Question

A uniform disk of mass m and radius R is projected horizontally with velocity $V_0$ on a rough horizontal floor so that it starts off with a purely sliding motion at t = 0. After $t_0$ seconds, it acquires a purely rolling motion as shown in figure.

• A. Angular momentum of disc at t = 0 about a point on the floor and in the same plane which contains the disc is $m{V}_{0}R$.
• B. Angular momentum of disc at $t=t_0$ about a point on the floor and in the same plane which contains the disc is $m{V}_{0}R$.
• C. Speed of the centre of mass of disc at $t=t_0$ is $2V_0/3$
• D. Speed of the centre of mass of disc at $t=t_0$ is $3V_0/4$

Answer 1

Answer: (A), (B), (C)

The correct options are
A Angular momentum of disc at t = 0 about a point on the floor and in the same plane which contains the disc is $m{V}_{0}R$.
B Angular momentum of disc at $t=t_0$ about a point on the floor and in the same plane which contains the disc is $m{V}_{0}R$.
C Speed of the centre of mass of disc at $t=t_0$ is $2V_0/3$

Initial angular velocity = 0.
Let's take a point on the ground,
as friction force passes through this point, its torque is Zero.
Also torque due to N and Mg cancels each other.
As the net torque is zero about this point therefore angular movementum remains conserved about it.

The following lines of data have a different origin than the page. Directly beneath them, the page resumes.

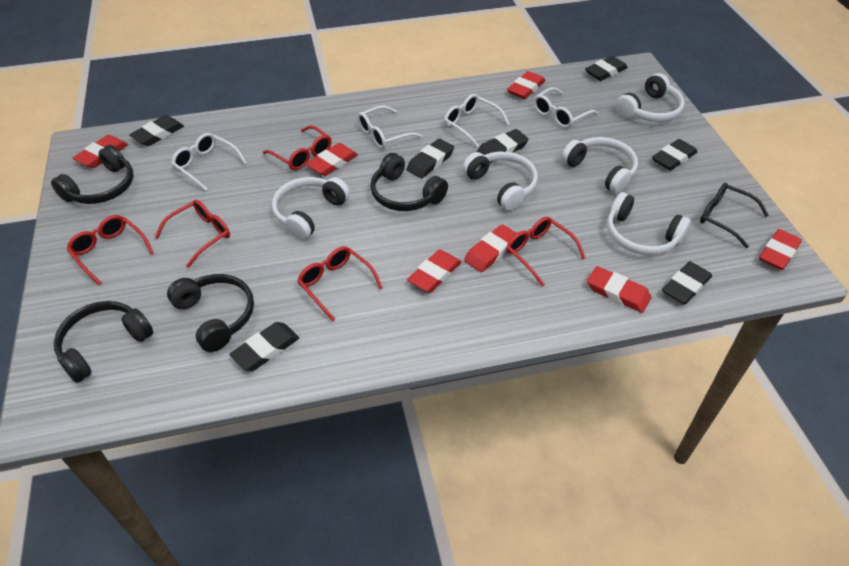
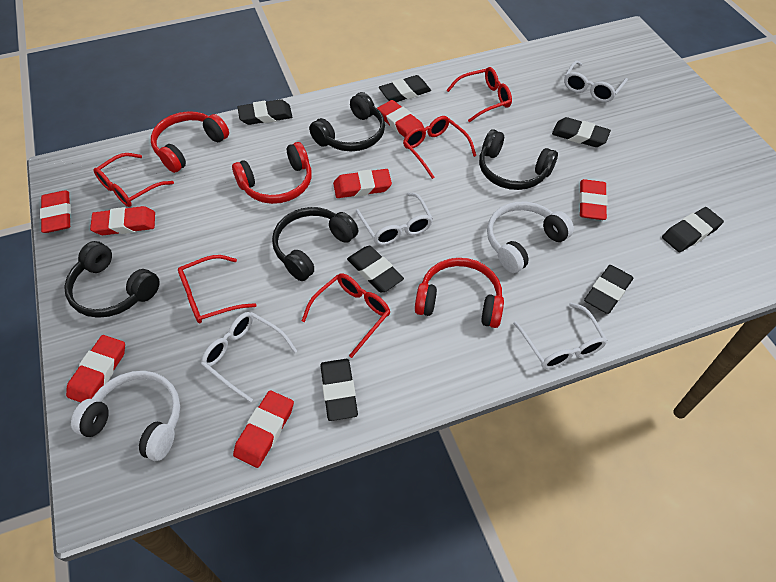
black glasses: [700,183,769,248] = 1 -> none = 0
red headphones: none = 0 -> [151,111,229,173] [232,142,312,204] [415,258,504,328] = 3
white headphones: [272,177,350,240] [463,152,538,211] [562,137,638,194] [607,192,691,255] [616,73,685,122] = 5 -> [71,371,180,461] [487,202,574,273] = 2

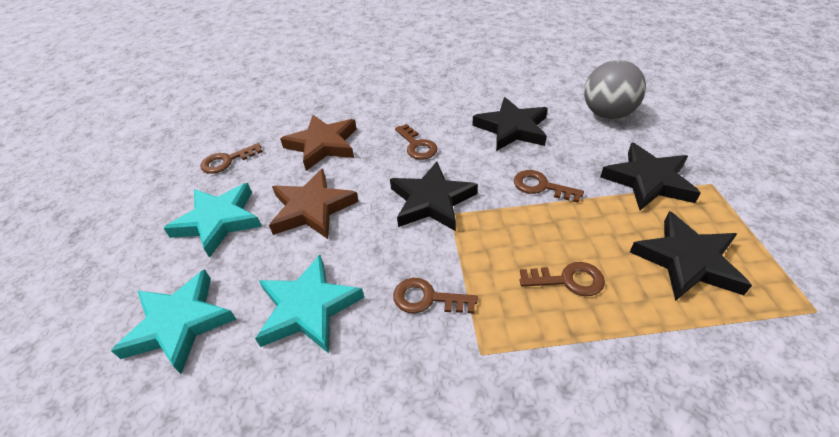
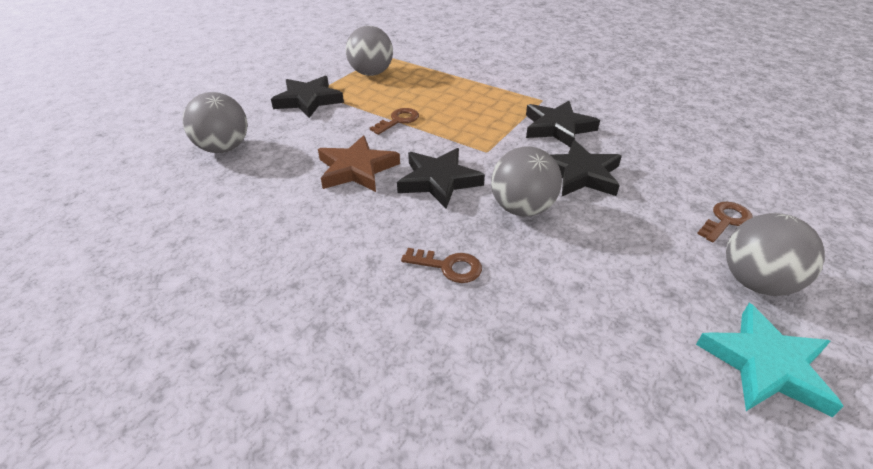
brown key: [200,143,263,174] [393,278,478,314] [395,124,438,160] [514,170,584,203] [519,262,605,296] = 5 -> [370,108,419,135] [401,248,482,283] [697,202,753,242] = 3
brown star: [269,169,359,239] [280,115,357,171] = 2 -> [318,135,400,192] = 1
grey ball: [584,60,646,119] = 1 -> [183,92,248,153] [346,26,393,76] [491,146,562,217] [726,213,825,296] = 4
turquoise star: [111,269,236,374] [163,183,262,258] [255,255,364,353] = 3 -> [696,303,844,417] = 1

Initial angular momentum = Final angular momentum

To calculate angular momentum we can use the following equation in inertial frame -
Net Angular momentum = Angular momentun of center of mass + Angular momentum about center of mass.

Initial angular momentum
$L_i=m{V}_{0}R$

Final angular momentum
$L_f=mVR+\frac{m{R}^2}{2}\omega$

Now using,
Initial angular momentum = Final angular momentum
and $V=R\omega$for pure rolling on ground, we obtain:
$V=\frac{2}{3}{V}_0$